# Riding the Royal Gorge RR in Colorado



## seayakbill (Jan 16, 2016)

Terrific trip through the Royal Gorge.

Bill


----------



## BrokeCurmudgeon (Feb 8, 2016)

As a boy in the early 1940's, I remember standing way above the gorge, peering between the wooden planks of the bridge, and marveling about how far below that "little" train was! In later years I visited the Gorge with my wife and she would not get out of the car or walk on the bridge. :laugh::laugh::laugh: Thanks for the memories!:smilie_daumenpos:


----------



## seayakbill (Jan 16, 2016)

Yep, walked across the bridge when a car was coming across, stomach gets a little nervous. Its way up there above the Gorge.

Bill


----------



## Fire21 (Mar 9, 2014)

According to their website, the bridge stands 956 feet above the Arkansas River.

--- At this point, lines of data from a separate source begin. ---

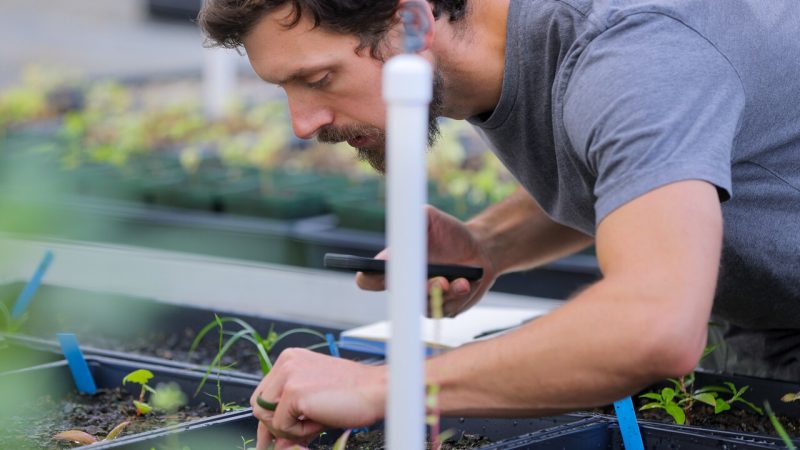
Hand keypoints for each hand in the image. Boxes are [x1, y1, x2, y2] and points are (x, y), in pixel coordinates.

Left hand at [250, 348, 384, 448]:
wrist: (377, 391)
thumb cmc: (354, 393)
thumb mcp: (315, 399)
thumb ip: (292, 414)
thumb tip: (275, 441)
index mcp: (290, 359)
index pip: (264, 393)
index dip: (269, 417)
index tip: (272, 436)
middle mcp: (286, 363)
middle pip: (259, 404)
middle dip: (274, 426)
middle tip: (292, 439)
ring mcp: (288, 375)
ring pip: (265, 416)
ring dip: (288, 430)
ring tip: (313, 424)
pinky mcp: (293, 392)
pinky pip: (281, 426)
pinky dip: (298, 433)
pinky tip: (319, 421)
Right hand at [357, 205, 497, 316]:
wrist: (479, 248)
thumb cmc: (449, 232)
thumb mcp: (428, 217)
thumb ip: (411, 219)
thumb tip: (399, 227)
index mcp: (395, 266)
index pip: (369, 279)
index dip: (367, 278)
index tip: (376, 272)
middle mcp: (406, 286)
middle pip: (401, 297)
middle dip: (421, 288)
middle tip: (438, 281)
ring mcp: (424, 299)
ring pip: (427, 306)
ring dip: (445, 293)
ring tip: (460, 281)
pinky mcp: (444, 308)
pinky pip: (445, 310)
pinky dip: (458, 297)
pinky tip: (466, 283)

I remember some years back lying on my belly looking down through the cracks in the wooden surface. I also just HAD to spit over the side...it's a guy thing. It does give an eerie feeling in the stomach when the bridge moves as a vehicle comes motoring across it.


----------



## Viperjim1 (Mar 19, 2015)

My family and I went there a few years ago and it was an spectacular trip. And I'm with your wife I wouldn't even dream of going across that bridge in a car let alone walk over it!!


----------



## rogruth (Mar 6, 2012)

I was there sometime ago,@ late 1990s, rode the train and walked the bridge both ways.
Also rode the funicular. It looks a little different from the other side.
I have NO interest in driving across the bridge.


----------